• INSTRUCTIONS FOR THE TASK: Within the data below, state how many lines contain the string "proti". Provide the number only.

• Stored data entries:

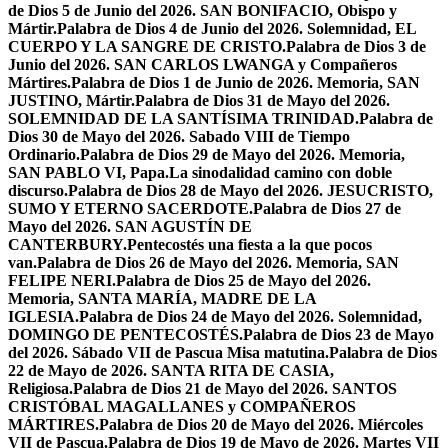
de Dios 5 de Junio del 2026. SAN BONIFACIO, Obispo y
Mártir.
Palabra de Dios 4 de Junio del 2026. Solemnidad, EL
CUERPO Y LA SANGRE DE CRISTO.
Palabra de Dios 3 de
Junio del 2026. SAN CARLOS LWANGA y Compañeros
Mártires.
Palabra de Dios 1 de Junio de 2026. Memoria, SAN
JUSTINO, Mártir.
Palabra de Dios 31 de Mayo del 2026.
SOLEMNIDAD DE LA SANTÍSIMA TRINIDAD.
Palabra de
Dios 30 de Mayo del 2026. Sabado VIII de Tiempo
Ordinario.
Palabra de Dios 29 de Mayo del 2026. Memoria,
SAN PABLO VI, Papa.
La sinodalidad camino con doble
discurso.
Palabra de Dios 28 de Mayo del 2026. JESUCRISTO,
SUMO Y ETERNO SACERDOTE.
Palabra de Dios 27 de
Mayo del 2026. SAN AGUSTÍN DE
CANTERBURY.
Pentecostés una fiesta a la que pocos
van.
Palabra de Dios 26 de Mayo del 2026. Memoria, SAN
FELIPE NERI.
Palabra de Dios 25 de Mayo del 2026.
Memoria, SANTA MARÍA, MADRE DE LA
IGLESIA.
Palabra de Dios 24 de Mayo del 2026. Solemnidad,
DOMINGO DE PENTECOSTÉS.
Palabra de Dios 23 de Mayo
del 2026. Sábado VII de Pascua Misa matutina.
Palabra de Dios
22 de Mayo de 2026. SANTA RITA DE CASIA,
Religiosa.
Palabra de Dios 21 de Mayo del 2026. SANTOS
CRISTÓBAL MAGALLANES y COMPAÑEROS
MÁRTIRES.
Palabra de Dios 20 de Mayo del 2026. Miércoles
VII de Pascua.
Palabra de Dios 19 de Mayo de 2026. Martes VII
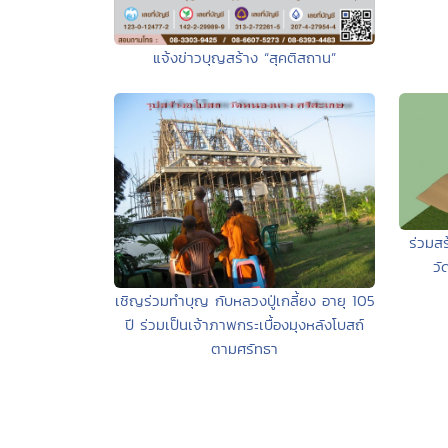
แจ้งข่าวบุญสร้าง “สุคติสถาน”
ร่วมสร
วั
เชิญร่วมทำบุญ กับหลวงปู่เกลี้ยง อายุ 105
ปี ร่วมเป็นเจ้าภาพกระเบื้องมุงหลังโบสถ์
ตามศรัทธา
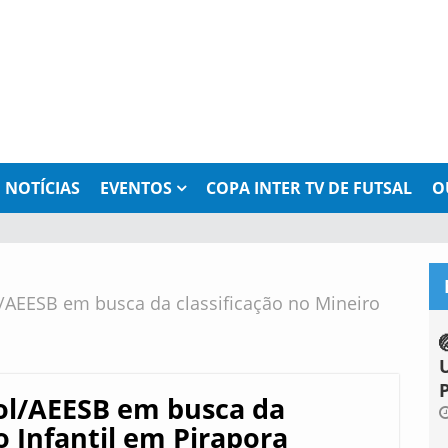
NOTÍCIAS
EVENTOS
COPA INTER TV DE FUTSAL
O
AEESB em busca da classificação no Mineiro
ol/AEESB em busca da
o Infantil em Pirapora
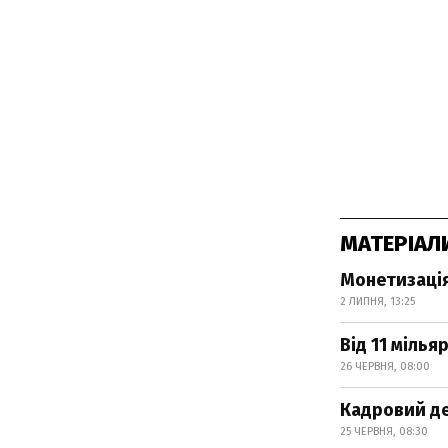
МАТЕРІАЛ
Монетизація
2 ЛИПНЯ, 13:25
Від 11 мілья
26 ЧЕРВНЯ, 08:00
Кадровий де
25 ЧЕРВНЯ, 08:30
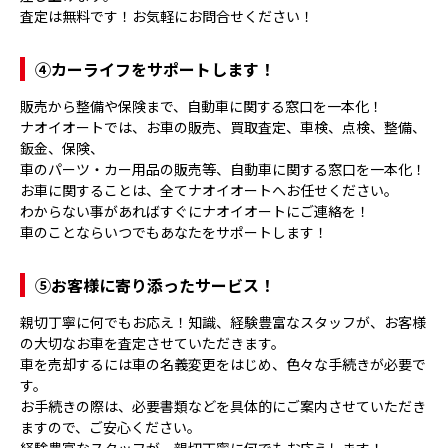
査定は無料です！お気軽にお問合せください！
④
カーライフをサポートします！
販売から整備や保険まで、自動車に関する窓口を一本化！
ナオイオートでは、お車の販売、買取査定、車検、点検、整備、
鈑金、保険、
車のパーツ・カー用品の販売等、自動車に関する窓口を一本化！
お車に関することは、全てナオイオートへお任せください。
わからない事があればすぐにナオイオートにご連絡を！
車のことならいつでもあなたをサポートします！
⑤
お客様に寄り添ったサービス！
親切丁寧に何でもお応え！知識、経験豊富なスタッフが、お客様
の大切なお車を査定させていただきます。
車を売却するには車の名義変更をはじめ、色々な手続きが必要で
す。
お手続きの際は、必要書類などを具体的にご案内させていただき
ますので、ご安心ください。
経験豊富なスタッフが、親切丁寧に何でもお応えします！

...

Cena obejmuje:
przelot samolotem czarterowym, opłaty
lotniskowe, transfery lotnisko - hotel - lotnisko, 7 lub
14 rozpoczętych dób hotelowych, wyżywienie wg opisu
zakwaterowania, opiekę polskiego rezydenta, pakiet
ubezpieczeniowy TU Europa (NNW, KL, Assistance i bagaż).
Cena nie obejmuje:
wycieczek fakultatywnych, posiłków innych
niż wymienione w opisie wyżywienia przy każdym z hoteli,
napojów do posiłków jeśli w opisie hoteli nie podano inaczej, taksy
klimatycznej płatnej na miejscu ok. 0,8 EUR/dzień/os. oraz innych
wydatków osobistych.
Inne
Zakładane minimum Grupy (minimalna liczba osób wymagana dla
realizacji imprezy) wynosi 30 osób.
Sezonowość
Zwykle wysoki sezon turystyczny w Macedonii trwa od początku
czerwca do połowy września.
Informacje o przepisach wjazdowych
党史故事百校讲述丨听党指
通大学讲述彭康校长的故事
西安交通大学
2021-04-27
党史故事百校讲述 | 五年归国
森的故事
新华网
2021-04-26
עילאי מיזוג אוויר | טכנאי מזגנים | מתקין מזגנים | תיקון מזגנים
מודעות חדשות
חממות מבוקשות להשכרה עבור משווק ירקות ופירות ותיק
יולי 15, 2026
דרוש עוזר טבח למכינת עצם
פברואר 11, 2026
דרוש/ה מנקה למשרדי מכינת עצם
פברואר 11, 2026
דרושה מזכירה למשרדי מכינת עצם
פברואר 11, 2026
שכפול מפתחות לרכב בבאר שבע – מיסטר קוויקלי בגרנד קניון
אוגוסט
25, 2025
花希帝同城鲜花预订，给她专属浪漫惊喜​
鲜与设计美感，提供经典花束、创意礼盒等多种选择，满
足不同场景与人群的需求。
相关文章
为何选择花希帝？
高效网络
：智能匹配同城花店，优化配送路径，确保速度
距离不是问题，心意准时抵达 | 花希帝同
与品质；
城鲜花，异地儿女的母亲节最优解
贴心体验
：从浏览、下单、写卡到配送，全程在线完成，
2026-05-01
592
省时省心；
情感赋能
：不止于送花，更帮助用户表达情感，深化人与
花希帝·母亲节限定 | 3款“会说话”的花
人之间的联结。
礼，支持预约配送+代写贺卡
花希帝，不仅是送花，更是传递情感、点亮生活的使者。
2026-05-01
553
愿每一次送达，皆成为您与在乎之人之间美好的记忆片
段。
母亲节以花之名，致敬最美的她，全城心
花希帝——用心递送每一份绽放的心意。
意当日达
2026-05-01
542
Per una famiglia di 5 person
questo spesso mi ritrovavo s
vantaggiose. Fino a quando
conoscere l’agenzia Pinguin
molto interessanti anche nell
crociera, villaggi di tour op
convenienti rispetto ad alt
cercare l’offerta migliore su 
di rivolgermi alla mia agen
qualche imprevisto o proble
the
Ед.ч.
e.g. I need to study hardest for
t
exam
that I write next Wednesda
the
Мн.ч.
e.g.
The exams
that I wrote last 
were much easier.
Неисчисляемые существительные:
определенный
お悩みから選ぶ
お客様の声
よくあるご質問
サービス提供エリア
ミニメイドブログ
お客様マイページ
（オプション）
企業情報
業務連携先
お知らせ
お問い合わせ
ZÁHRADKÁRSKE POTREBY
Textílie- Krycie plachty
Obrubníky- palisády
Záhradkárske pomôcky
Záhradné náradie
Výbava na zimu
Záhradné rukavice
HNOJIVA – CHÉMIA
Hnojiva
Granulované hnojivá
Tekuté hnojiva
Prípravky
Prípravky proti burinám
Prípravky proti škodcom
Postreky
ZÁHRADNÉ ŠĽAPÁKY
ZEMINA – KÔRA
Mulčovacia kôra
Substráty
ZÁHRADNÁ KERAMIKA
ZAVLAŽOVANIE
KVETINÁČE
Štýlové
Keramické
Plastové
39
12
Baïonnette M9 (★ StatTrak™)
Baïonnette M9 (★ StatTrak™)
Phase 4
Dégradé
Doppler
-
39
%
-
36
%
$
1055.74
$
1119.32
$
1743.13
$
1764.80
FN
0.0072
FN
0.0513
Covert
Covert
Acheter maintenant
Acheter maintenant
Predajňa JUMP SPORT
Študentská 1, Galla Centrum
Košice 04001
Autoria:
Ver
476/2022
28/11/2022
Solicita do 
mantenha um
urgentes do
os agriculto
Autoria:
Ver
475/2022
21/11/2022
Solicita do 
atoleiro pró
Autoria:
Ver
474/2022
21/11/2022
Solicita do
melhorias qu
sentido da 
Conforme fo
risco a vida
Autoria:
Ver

• WRITTEN ANSWER: 2